When Green Tech Pushes Consumption (in French) - all
http://www.monde-diplomatique.fr/2010/07/GOSSART/19374

======
kjell
This isn't groundbreaking research or anything. He does give a few examples of
his rebound [<http://en.wikipedia.org/wiki/Rebound_effect_(conservation)>].
Paraphrased: while the average energy consumption to heat 1m^3 went from
365kWh in 1973 to 215 in 2005, energy devoted to heating rose 20%. Average
temperatures in residential buildings rose from 19 to 21ºC.

He can't reasonably pin all these increases on 'Green Tech' alone though.
(Maybe people don't wear fancy suits as much, instead opting for t-shirts.
Voila more chauffage.) Cheap heat probably does make it easier for someone to
kick up the thermostat, but so do other factors he neglects to mention.

------
hansel
This seems like the standard gloom and doom article that is easy for
journalists to publish for an audience looking for an enemy to hate on.

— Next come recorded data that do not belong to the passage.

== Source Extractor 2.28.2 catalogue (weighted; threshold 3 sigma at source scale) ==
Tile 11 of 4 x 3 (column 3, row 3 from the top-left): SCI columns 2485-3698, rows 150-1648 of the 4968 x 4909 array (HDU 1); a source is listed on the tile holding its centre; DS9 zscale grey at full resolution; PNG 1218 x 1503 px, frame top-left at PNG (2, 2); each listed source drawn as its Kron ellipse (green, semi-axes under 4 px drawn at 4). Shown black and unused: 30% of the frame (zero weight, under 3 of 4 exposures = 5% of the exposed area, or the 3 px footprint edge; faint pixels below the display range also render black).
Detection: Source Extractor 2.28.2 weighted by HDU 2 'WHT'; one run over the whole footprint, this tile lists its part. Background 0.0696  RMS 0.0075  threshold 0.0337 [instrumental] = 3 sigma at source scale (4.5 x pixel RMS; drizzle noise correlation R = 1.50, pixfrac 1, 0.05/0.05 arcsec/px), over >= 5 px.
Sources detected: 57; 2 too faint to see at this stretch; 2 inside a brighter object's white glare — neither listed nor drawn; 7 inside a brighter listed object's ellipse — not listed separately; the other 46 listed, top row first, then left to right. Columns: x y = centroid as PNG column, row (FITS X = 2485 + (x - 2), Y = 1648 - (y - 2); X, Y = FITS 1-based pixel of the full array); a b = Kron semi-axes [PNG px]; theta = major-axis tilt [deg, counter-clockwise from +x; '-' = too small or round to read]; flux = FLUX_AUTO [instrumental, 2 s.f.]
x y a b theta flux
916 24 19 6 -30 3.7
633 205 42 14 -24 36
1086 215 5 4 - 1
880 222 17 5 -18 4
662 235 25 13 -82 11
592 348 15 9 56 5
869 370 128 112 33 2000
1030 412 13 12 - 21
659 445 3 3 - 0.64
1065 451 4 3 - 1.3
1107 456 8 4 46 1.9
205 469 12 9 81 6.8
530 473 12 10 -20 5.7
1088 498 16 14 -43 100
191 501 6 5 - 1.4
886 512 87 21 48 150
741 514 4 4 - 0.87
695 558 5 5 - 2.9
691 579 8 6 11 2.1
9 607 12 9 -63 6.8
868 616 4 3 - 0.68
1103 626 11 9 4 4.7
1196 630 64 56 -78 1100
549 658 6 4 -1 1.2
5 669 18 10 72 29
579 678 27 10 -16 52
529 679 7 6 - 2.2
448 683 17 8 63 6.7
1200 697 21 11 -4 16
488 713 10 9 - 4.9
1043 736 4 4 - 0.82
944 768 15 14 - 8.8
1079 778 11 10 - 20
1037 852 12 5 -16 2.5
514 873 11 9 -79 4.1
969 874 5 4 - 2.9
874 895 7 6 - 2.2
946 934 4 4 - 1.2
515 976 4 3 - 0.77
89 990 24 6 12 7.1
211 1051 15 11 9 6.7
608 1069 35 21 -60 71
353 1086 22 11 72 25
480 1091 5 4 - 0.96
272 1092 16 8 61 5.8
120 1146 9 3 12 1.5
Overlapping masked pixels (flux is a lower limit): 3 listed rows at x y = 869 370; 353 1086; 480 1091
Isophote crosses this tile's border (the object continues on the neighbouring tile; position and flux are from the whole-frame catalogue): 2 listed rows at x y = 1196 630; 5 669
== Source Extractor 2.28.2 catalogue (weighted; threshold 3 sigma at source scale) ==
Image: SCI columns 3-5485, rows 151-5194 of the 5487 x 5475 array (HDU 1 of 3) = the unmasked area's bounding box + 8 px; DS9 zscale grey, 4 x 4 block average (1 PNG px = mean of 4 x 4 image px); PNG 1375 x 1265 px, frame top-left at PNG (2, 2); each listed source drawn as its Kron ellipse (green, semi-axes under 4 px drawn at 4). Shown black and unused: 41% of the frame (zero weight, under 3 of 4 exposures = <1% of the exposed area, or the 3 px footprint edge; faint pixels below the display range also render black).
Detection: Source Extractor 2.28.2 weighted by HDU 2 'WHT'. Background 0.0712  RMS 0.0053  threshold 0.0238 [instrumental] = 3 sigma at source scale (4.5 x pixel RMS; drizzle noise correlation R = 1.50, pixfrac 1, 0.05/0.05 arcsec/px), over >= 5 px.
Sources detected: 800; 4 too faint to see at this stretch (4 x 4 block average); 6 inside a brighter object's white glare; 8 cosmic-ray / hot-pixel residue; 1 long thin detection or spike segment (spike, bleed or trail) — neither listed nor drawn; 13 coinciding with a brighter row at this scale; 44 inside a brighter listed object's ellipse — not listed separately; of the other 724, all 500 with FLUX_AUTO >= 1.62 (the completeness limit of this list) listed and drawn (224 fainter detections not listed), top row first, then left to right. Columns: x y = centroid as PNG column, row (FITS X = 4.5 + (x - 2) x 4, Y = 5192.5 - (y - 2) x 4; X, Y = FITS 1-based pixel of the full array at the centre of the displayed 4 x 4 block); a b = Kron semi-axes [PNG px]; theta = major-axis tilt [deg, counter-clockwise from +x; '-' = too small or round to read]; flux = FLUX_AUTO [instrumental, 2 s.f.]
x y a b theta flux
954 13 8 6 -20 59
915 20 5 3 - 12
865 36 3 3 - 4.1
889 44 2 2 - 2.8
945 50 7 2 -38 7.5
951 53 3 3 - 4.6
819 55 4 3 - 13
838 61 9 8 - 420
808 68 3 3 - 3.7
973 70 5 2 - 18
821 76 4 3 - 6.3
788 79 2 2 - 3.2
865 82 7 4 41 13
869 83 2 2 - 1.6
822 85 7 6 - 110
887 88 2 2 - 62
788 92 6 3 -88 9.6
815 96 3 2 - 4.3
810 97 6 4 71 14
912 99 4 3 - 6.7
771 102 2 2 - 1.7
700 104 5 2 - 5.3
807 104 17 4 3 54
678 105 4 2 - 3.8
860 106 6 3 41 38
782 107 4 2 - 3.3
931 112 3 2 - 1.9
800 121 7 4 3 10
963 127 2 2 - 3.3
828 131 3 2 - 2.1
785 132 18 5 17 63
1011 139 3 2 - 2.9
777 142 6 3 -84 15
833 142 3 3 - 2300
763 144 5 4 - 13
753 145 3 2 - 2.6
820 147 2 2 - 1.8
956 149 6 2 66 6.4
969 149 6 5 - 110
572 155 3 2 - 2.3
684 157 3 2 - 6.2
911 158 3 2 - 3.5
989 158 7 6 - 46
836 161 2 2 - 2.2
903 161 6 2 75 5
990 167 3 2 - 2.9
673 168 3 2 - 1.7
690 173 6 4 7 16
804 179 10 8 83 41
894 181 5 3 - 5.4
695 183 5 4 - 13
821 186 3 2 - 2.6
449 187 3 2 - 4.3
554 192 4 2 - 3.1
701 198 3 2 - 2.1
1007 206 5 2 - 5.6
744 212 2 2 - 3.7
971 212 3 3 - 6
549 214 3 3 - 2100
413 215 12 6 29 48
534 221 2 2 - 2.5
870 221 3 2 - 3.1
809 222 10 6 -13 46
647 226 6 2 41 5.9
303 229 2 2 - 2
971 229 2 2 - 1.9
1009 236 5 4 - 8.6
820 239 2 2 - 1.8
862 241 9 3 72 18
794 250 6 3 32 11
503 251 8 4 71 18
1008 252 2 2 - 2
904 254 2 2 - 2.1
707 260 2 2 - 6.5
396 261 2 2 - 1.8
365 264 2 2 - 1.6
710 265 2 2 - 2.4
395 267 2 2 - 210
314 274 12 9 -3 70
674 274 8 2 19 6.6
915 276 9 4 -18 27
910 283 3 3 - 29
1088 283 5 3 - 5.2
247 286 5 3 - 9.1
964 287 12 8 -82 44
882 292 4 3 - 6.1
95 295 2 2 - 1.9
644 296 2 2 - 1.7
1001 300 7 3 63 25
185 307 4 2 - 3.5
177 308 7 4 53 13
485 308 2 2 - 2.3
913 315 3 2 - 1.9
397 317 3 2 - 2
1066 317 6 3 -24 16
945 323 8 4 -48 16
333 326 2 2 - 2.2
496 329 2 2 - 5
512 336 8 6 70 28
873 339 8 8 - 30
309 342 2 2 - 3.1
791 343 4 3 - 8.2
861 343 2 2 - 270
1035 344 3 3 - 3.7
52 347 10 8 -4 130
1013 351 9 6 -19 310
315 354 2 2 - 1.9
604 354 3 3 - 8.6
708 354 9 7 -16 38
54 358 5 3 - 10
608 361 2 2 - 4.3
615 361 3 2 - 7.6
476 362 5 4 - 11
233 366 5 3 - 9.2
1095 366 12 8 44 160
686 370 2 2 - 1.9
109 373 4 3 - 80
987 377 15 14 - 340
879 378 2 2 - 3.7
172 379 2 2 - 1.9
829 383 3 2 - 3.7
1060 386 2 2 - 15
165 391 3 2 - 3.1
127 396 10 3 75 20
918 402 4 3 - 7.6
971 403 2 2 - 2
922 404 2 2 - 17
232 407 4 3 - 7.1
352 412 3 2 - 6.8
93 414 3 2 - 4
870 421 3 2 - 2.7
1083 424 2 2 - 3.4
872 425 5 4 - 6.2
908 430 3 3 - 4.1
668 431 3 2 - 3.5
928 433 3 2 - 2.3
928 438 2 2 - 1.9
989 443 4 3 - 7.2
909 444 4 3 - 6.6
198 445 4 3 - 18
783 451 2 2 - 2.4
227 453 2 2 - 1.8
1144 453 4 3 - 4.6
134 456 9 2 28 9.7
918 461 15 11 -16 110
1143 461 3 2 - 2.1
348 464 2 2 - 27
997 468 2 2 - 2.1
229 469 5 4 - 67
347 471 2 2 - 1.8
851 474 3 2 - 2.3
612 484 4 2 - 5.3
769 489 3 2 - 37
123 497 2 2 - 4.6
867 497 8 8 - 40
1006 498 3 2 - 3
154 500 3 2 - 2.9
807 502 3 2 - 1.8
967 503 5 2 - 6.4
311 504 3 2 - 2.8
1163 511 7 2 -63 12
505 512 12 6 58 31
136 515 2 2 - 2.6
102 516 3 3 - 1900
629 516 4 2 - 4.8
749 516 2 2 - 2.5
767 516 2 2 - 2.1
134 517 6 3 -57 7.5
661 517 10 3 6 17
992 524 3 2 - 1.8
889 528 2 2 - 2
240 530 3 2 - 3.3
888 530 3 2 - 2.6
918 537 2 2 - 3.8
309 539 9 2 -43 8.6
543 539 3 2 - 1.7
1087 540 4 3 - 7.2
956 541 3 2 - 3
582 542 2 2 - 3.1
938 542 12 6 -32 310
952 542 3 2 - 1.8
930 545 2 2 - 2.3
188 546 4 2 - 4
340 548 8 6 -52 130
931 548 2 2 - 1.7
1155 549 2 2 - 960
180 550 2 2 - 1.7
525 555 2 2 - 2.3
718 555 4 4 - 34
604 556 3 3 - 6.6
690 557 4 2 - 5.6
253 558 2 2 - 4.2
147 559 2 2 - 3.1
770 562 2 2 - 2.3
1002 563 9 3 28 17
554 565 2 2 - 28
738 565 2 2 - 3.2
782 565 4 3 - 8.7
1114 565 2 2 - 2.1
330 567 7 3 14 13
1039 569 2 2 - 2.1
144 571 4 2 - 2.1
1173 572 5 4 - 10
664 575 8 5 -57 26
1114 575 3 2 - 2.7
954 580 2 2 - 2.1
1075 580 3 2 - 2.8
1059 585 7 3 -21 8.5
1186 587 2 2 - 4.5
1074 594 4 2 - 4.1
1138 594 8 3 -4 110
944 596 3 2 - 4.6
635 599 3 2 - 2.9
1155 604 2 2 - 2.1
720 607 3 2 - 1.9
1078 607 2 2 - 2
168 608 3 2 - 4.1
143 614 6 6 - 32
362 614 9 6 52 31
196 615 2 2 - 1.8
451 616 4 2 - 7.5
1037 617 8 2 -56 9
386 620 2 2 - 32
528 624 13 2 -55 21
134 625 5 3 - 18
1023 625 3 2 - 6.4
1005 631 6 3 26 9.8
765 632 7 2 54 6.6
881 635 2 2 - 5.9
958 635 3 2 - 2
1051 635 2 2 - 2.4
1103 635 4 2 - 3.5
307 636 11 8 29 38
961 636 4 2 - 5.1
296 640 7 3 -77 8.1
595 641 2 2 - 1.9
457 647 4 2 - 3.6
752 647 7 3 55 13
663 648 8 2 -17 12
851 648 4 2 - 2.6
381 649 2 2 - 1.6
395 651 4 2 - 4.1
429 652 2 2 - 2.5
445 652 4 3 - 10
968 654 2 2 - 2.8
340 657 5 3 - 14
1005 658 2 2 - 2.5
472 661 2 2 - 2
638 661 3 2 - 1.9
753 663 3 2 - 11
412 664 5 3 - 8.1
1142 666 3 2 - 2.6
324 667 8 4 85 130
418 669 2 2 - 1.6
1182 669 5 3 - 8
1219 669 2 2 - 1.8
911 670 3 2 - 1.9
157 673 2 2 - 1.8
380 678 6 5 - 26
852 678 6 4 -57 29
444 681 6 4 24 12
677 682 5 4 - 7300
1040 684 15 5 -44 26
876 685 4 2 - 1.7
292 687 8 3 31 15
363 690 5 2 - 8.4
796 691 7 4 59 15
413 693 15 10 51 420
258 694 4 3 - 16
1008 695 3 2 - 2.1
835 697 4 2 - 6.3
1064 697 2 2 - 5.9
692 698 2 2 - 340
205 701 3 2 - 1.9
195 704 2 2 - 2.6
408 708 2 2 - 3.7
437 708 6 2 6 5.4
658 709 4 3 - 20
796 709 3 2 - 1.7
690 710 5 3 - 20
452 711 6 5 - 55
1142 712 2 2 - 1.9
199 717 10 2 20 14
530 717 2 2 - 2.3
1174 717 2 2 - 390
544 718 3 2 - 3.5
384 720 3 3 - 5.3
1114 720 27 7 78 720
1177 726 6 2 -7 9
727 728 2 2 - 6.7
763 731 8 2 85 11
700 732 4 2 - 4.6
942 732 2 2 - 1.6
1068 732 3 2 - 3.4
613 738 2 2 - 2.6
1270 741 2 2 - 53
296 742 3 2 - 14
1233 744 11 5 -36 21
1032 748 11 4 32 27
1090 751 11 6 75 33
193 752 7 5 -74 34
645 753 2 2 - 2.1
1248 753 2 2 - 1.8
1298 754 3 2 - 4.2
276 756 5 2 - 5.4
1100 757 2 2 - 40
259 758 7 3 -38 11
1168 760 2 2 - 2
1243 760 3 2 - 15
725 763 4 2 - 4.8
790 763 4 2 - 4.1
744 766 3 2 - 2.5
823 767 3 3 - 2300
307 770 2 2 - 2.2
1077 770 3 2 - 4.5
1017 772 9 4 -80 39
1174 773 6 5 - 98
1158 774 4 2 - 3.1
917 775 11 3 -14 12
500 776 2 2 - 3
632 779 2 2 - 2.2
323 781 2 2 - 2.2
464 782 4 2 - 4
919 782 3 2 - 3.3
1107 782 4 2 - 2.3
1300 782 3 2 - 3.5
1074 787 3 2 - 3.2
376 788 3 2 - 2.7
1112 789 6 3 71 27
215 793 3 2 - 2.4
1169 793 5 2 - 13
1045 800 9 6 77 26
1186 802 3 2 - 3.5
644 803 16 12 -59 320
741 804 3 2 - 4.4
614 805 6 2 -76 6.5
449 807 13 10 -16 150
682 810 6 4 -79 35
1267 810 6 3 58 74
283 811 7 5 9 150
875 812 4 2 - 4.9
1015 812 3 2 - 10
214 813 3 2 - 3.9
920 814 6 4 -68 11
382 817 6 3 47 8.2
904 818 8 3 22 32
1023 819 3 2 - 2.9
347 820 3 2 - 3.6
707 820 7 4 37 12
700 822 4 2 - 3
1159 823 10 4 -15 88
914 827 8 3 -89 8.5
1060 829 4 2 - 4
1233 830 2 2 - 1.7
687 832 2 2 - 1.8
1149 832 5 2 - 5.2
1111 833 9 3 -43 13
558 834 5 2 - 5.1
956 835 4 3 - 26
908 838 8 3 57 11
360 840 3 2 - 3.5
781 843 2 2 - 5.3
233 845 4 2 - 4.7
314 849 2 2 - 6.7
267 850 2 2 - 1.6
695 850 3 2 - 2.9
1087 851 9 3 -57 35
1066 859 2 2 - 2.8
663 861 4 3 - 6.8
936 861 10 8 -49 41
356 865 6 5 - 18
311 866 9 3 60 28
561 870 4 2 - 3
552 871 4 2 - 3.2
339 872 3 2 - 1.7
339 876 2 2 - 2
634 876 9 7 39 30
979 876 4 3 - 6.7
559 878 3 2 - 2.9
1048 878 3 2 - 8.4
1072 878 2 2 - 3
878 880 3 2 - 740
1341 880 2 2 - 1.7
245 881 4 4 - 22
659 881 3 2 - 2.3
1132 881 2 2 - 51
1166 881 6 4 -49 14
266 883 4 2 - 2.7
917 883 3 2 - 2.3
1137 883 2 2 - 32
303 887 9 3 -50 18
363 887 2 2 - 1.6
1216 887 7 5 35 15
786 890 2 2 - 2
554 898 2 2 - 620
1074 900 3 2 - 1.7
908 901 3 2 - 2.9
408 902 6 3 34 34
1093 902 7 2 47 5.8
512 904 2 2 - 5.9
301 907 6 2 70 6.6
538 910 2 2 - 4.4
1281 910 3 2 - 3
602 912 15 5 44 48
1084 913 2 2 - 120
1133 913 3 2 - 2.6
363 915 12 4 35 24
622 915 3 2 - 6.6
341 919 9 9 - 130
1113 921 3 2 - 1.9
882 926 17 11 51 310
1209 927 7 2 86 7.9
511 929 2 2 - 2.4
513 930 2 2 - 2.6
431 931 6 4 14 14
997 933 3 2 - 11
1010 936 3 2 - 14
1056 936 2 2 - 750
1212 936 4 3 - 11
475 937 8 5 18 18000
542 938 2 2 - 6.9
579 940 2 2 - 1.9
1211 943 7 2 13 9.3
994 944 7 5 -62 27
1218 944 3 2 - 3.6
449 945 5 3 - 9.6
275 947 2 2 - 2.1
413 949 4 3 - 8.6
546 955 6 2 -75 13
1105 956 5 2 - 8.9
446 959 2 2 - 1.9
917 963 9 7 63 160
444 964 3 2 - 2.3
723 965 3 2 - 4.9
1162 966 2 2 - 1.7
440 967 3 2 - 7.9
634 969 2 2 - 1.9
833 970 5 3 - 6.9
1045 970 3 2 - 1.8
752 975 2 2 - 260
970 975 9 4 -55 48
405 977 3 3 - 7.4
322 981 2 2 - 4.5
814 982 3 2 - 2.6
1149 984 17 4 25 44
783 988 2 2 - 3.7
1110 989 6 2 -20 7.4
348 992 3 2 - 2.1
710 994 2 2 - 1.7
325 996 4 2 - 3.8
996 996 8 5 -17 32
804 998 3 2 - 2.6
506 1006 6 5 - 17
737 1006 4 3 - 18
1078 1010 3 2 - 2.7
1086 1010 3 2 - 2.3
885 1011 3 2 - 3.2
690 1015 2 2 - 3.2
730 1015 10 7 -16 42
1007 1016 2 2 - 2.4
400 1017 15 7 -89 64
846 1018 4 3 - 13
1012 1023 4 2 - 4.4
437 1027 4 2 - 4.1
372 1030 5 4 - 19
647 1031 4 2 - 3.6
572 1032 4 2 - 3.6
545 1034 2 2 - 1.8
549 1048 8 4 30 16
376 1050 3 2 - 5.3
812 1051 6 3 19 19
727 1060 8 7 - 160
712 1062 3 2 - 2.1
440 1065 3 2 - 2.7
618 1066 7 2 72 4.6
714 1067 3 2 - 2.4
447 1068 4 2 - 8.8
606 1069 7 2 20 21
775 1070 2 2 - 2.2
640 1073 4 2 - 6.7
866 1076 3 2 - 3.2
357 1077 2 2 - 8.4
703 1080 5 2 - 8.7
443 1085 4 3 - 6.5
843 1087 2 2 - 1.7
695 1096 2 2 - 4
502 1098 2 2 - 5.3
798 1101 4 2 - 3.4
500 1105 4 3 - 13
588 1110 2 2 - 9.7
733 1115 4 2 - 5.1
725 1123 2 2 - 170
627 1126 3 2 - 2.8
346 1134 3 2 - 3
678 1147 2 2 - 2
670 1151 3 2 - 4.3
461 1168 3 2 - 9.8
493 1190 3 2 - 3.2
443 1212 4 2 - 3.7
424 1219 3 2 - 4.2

Energy efficiency and end-user economic efficiency can be separated. The
simplest way would be to tax the fuels and use those funds to subsidize the
financing or purchase of efficient equipment.

The article is stretching arguments too far. The savings of money do not
necessarily get applied to more energy intensive purchases. They have no data
to back their argument up. Those savings could be applied to renewable energy
investments...then electricity is almost free and not scarce/finite.